How do I generalise Newton's method to several variables?

For a vector function F: ℝⁿ → ℝⁿ the iteration becomes x_{n+1} = x_n - J(x_n)⁻¹ F(x_n) where J is the Jacobian matrix of F. In practice you do not invert J — you solve the linear system J · Δx = -F(x_n) and update x_{n+1} = x_n + Δx. Each step requires computing the n × n Jacobian and solving an n × n linear system, so cost per iteration is O(n³) for dense problems.

Newton vs bisection vs secant — which should I use?

Bisection is the safest: guaranteed convergence on any continuous f with a sign change, but only one bit per step. Newton is the fastest if it converges: quadratic, doubling digits per step, but it requires f'(x) and a good starting guess.
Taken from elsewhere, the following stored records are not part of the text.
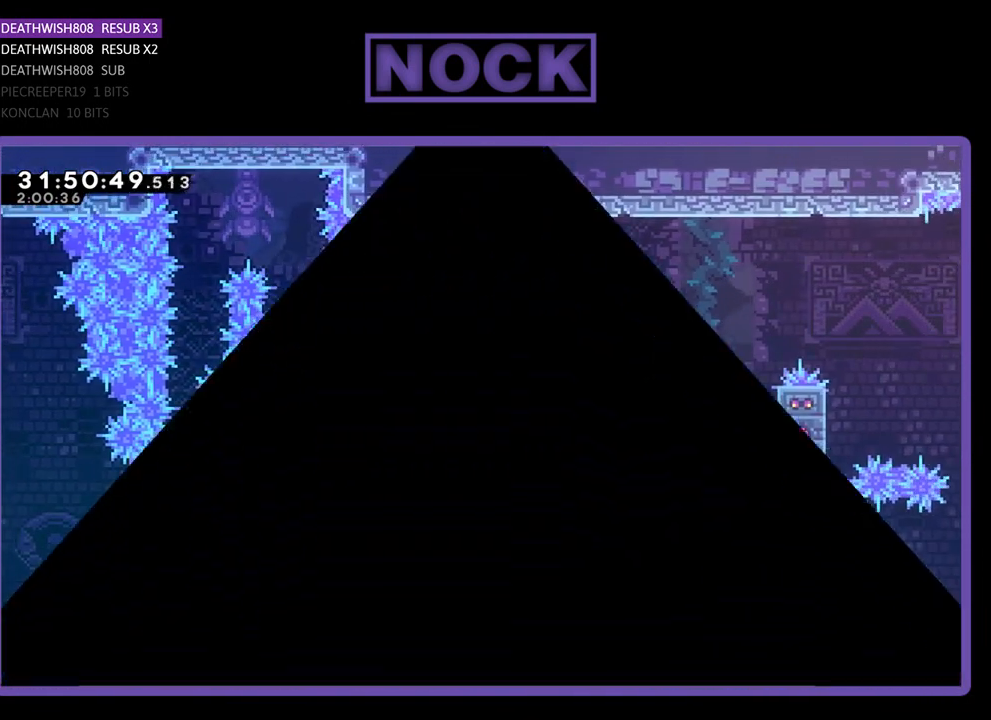
{"buttons": ["R2"], "left_stick": "center", "events": [[500, "R2", "down"]]}
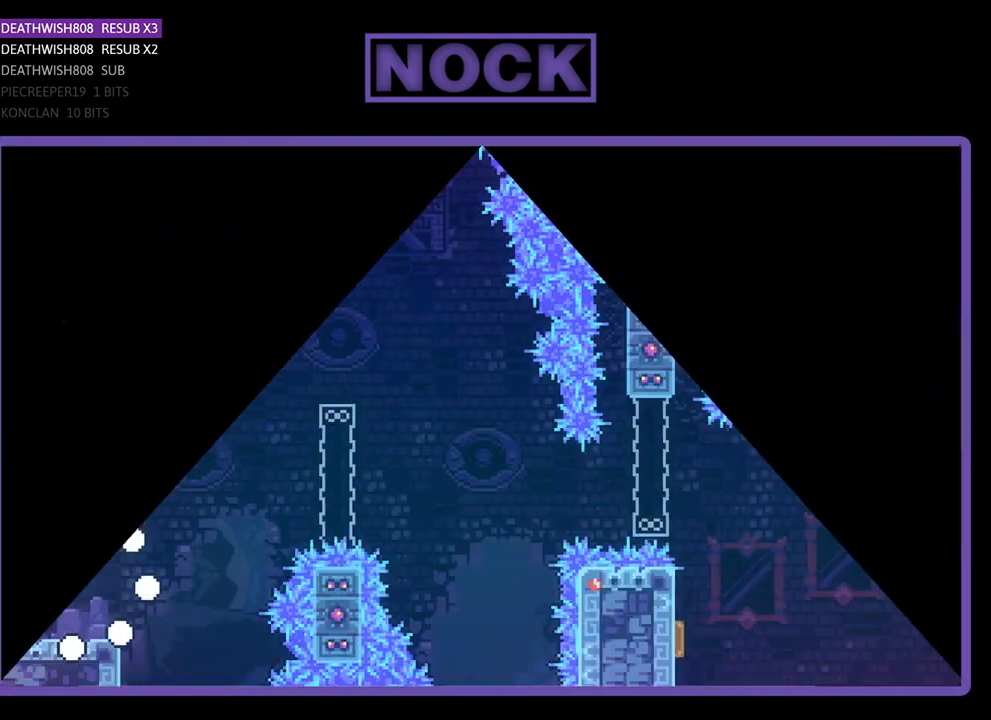
{"buttons": ["R2", "DPAD_RIGHT"], "left_stick": "center", "events": [[67, "DPAD_RIGHT", "down"]]}
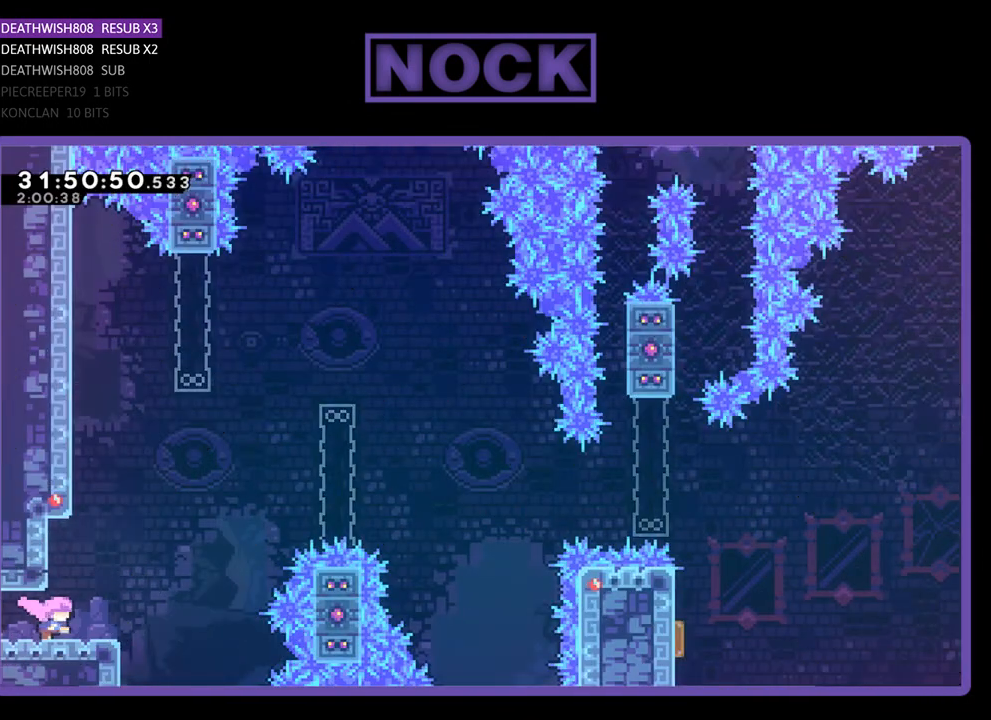
{"buttons": ["CIRCLE", "R2", "DPAD_UP", "DPAD_RIGHT"], "left_stick": "center", "events": [[233, "CROSS", "down"], [300, "DPAD_UP", "down"], [433, "CROSS", "up"], [500, "CIRCLE", "down"]]}
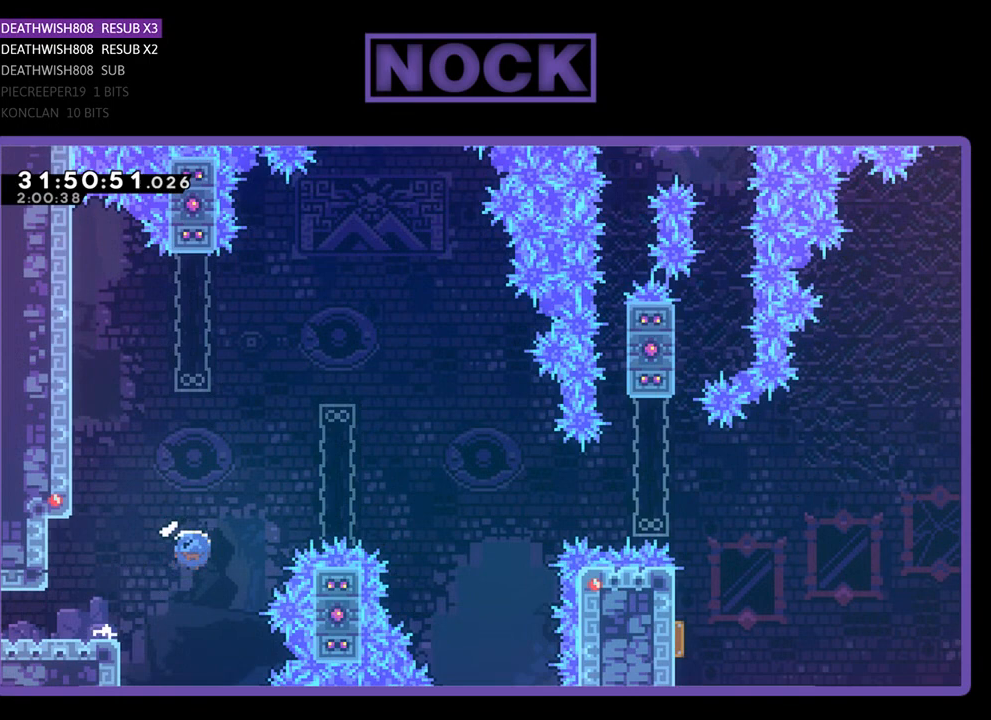
{"buttons": ["R2", "DPAD_UP"], "left_stick": "center", "events": [[433, "CIRCLE", "up"], [500, "DPAD_RIGHT", "up"]]}
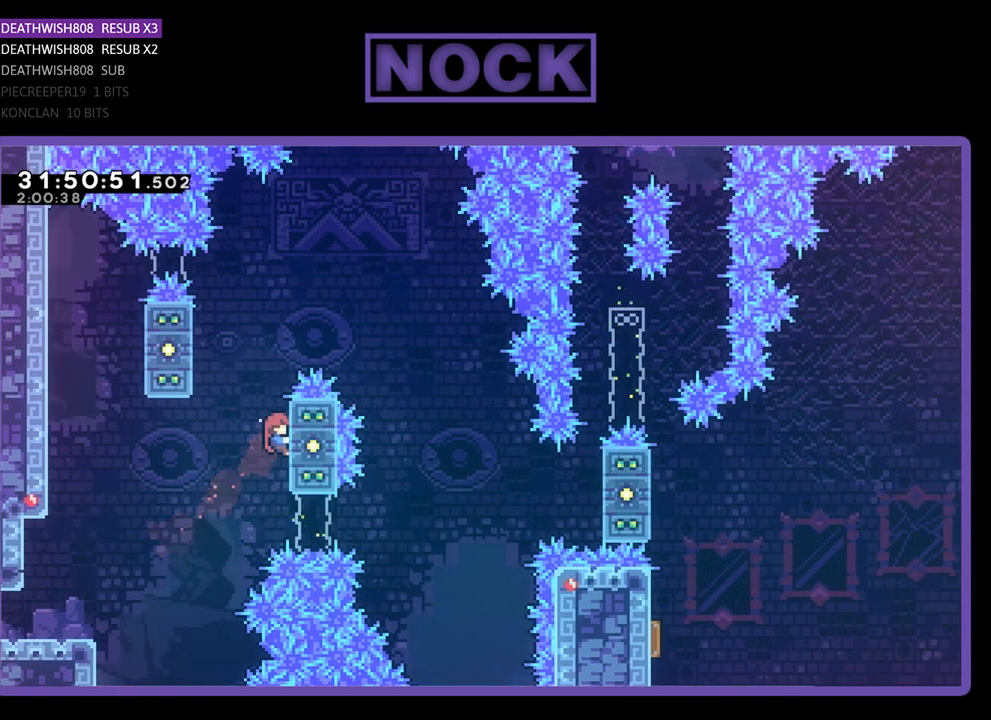
{"buttons": ["CROSS", "R2", "DPAD_LEFT"], "left_stick": "center", "events": [[200, "DPAD_UP", "up"], [267, "CROSS", "down"], [267, "DPAD_LEFT", "down"]]}
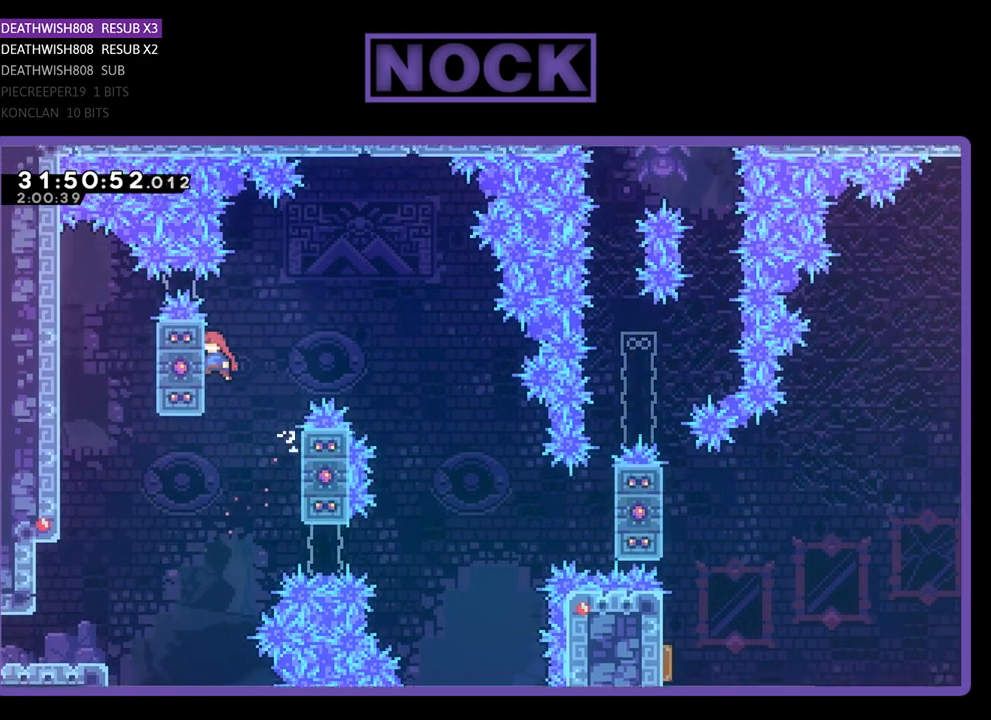
{"buttons": ["CROSS", "R2", "DPAD_RIGHT"], "left_stick": "center", "events": [[67, "DPAD_LEFT", "up"], [100, "CROSS", "up"], [200, "DPAD_RIGHT", "down"], [233, "CROSS", "down"]]}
The secant method approximates f' by a finite difference between the last two iterates — it converges with order ≈1.618 (the golden ratio), faster than bisection and not needing f'. Modern root-finders like Brent's method combine bisection's safety with secant's speed.

Why is the method named after both Newton and Raphson?

Newton described a similar iteration in his 1669 De analysi for solving polynomial equations, but his version was an algebraic substitution rather than the modern derivative-based formula. Joseph Raphson published a cleaner, iterative version in 1690, recognisably modern. Thomas Simpson generalised it to non-polynomial functions in 1740. The name 'Newton-Raphson' acknowledges both early authors; some texts use just 'Newton's method' since Newton predates Raphson.

Can Newton-Raphson find complex roots?

Yes — the iteration formula extends verbatim to complex inputs. Picking a complex starting point can converge to one of several roots; which one depends sensitively on the start. Plotting the basin of attraction over the complex plane produces the famous Newton fractal, where the boundary between basins has Hausdorff dimension greater than one. This is the source of John Hubbard's famous problem and Plotnick's 1980s computer art.